Right after last Wednesday’s shooting, the second woman reported seeing a man in a white T-shirt running up the Bowery and two black S.U.V.’s at the corner peel off in the other direction. She assumed the fleeing man in the white T-shirt was the shooter. But Mission’s manager doesn’t agree with them and noted there are a lot of reasons why people would run if shots are fired.
The women said every night at Mission isn’t terrifically loud, but some are, and on those nights S.U.V.’s sometimes park and play booming music. They say police told them that at nearby BLVD club the bouncers wear bulletproof vests.
“Where are our bulletproof vests?” they asked almost in unison.
However, at BLVD, the bouncers said they don’t wear protective vests, noting the club “doesn’t attract that kind of crowd.”
The second woman said she’s praying for the New Museum of Contemporary Art to hurry up and build its new building just up the Bowery on the site of an open-air parking lot, as she feels this will improve the area.
“That’ll bring the restaurants,” she said.
And the nearby 12-story Salvation Army Chinatown Corps building is also on the block, and will probably be converted into private apartments, she said, adding it’s another development she supports. Gentrification is the only thing that can help save the area from the clubs, she feels.
When it was just a skid row, they felt safer, they said.
“The bums had that reputation,” said the second woman. “It was just a little deserted. But the bums were clueless — they’d faint right in front of you.”
Others also are just trying to exist peacefully and quietly. Nick, 29, a resident of the Common Ground transitional homeless shelter, said he’d heard the two gun shots under his window the night of the killing.
“I knew what I’d heard. I grew up in Pennsylvania. My family — my father, my brother — all had guns,” he said. He came to New York in 2001 and had “a whole lot of bad luck” after that. But he’s turning his life around. On Friday and Saturday nights, he’s up in his room staying out of trouble.
Thomas McKinney, the 24-year-old victim, also tried to stay out of trouble, said Ahmed Sakhara, 35, his boss at Burkina hip-hop mix tapes and T-shirts store on E. Houston St. Last Saturday night, Sakhara, who is from Burkina Faso, was wearing a T-shirt with a photo of McKinney and a large “R.I.P.” on it. He had commissioned local graffiti artist Chico to paint a memorial mural of McKinney on the store’s metal roll-down gate.

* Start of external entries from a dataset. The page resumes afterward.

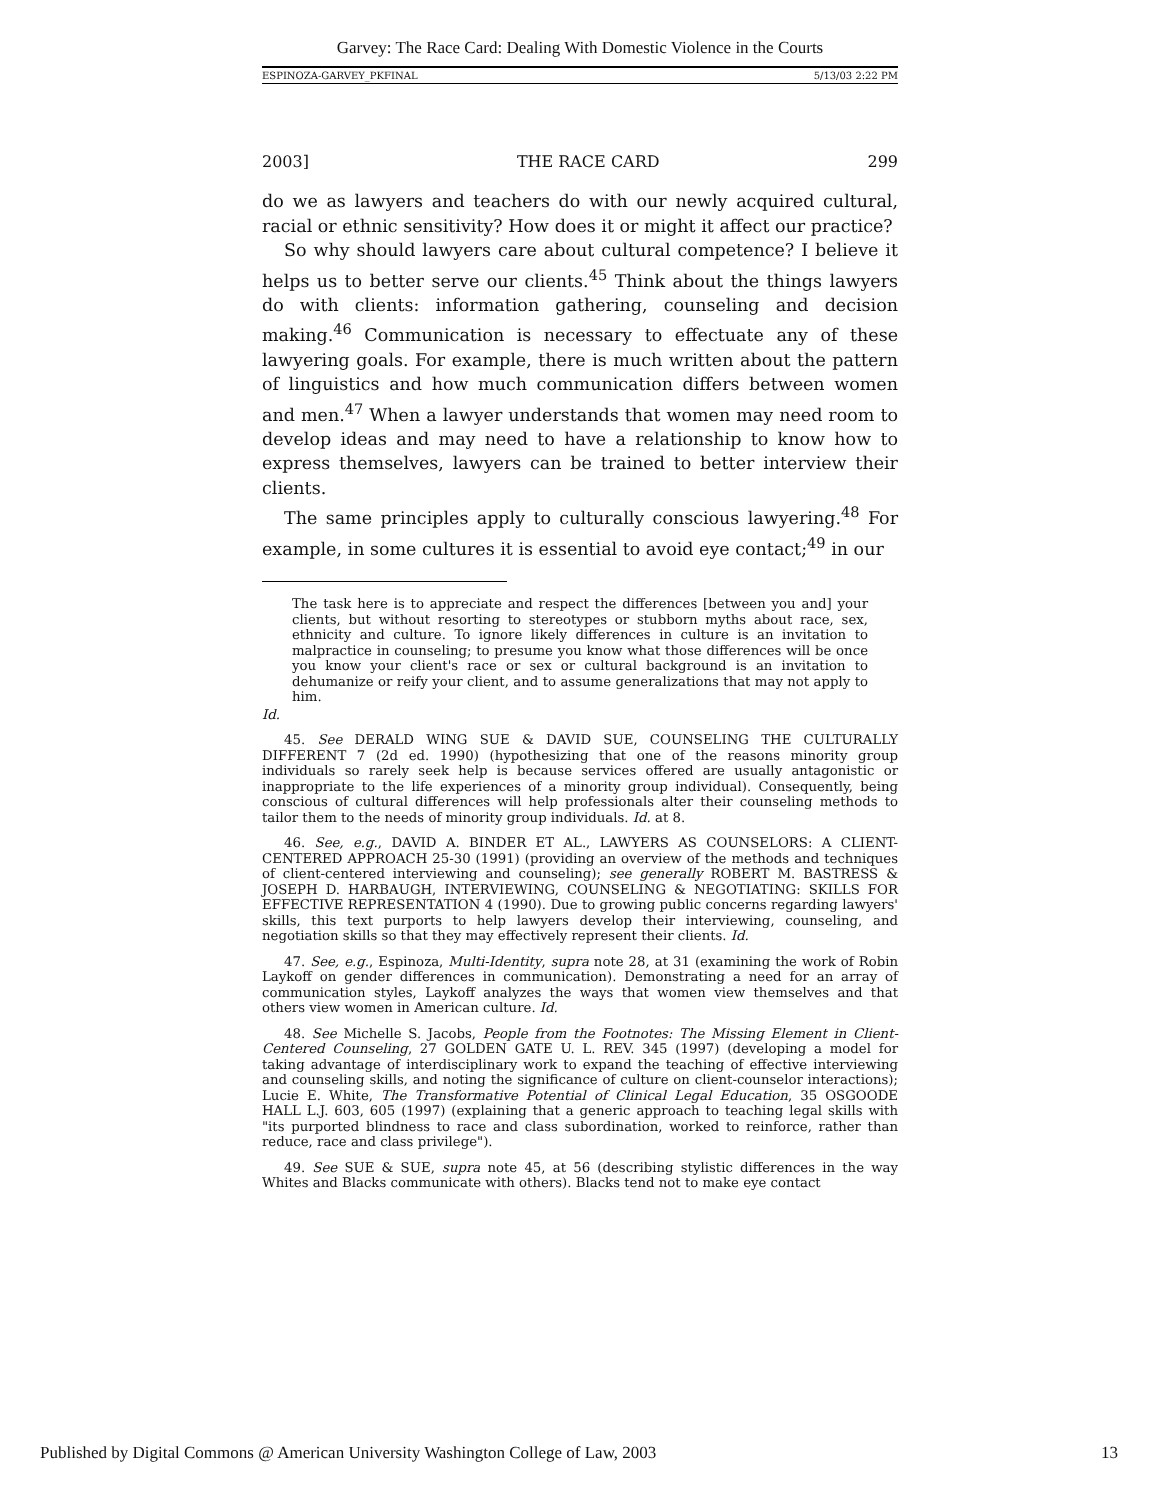Garvey: The Race Card: Dealing With Domestic Violence in the Courts
ESPINOZA-GARVEY_PKFINAL 5/13/03 2:22 PM
2003] THE RACE CARD 299
do we as lawyers and teachers do with our newly acquired cultural, racial or ethnic sensitivity? How does it or might it affect our practice?
So why should lawyers care about cultural competence? I believe it helps us to better serve our clients.<sup>45</sup> Think about the things lawyers do with clients: information gathering, counseling and decision making.<sup>46</sup> Communication is necessary to effectuate any of these lawyering goals. For example, there is much written about the pattern of linguistics and how much communication differs between women and men.<sup>47</sup> When a lawyer understands that women may need room to develop ideas and may need to have a relationship to know how to express themselves, lawyers can be trained to better interview their clients.
The same principles apply to culturally conscious lawyering.<sup>48</sup> For example, in some cultures it is essential to avoid eye contact;<sup>49</sup> in our
The task here is to appreciate and respect the differences [between you and] your clients, but without resorting to stereotypes or stubborn myths about race, sex, ethnicity and culture. To ignore likely differences in culture is an invitation to malpractice in counseling; to presume you know what those differences will be once you know your client's race or sex or cultural background is an invitation to dehumanize or reify your client, and to assume generalizations that may not apply to him.
Id.
45. See DERALD WING SUE & DAVID SUE, COUNSELING THE CULTURALLY DIFFERENT 7 (2d ed. 1990) (hypothesizing that one of the reasons minority group individuals so rarely seek help is because services offered are usually antagonistic or inappropriate to the life experiences of a minority group individual). Consequently, being conscious of cultural differences will help professionals alter their counseling methods to tailor them to the needs of minority group individuals. Id. at 8.
46. See, e.g., DAVID A. BINDER ET AL., LAWYERS AS COUNSELORS: A CLIENT-CENTERED APPROACH 25-30 (1991) (providing an overview of the methods and techniques of client-centered interviewing and counseling); see generally ROBERT M. BASTRESS & JOSEPH D. HARBAUGH, INTERVIEWING, COUNSELING & NEGOTIATING: SKILLS FOR EFFECTIVE REPRESENTATION 4 (1990). Due to growing public concerns regarding lawyers' skills, this text purports to help lawyers develop their interviewing, counseling, and negotiation skills so that they may effectively represent their clients. Id.
47. See, e.g., Espinoza, Multi-Identity, supra note 28, at 31 (examining the work of Robin Laykoff on gender differences in communication). Demonstrating a need for an array of communication styles, Laykoff analyzes the ways that women view themselves and that others view women in American culture. Id.
48. See Michelle S. Jacobs, People from the Footnotes: The Missing Element in Client-Centered Counseling, 27 GOLDEN GATE U. L. REV. 345 (1997) (developing a model for taking advantage of interdisciplinary work to expand the teaching of effective interviewing and counseling skills, and noting the significance of culture on client-counselor interactions); Lucie E. White, The Transformative Potential of Clinical Legal Education, 35 OSGOODE HALL L.J. 603, 605 (1997) (explaining that a generic approach to teaching legal skills with "its purported blindness to race and class subordination, worked to reinforce, rather than reduce, race and class privilege").
49. See SUE & SUE, supra note 45, at 56 (describing stylistic differences in the way Whites and Blacks communicate with others). Blacks tend not to make eye contact
Published by Digital Commons @ American University Washington College of Law, 2003 13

“Really quiet kid, he doesn’t bother nobody, mind his own business,” was how Sakhara described McKinney. McKinney had done a few years in jail for weapons possession but after he got out kept asking Sakhara for a job. He turned out to be a model employee, Sakhara said. He said McKinney never hung out in front of the store or had his friends come around and that he didn’t hang out with a bad element. While other young men his age might not even have a job, McKinney had one — and aspired to own his own sneaker shop, he said. Sakhara tried to be a role model to him.
“I still don’t understand how someone could shoot someone over a drink. And he’s not even someone who talks too much — or runs his mouth,” Sakhara said sadly. “You have to be crazy. This is senseless. This is senseless.”
Friends and acquaintances were angry that the Post had reported that McKinney, who also was known as T. Mack and Sekou, had been arrested 11 times.
On Sunday, outside 190 Forsyth St., the low-rise public housing development where he lived, a brother and sister from Avenue D stopped to add another candle to the sidewalk memorial of candles, balloons, cognac bottles and a blue stuffed bunny rabbit doll.
Shawn Gomez, 20, said it was true that McKinney pretty much kept to himself,
“He had friends. But he wasn’t a troublemaker or anything,” he said. “He’s an everyday, typical kid living life.”
His sister, who was wearing one of the new trendy “Stop Snitching” T-shirts, turned a votive candle upside down and lit it with a lighter then set it down softly with the rest. She bent down, put her hands on her knees and gazed silently for a while at the shrine.
She said she’d gone to junior high school, J.H. 56, with him.
“Just come to pay my respects,” she said. “He was a quiet gentleman.”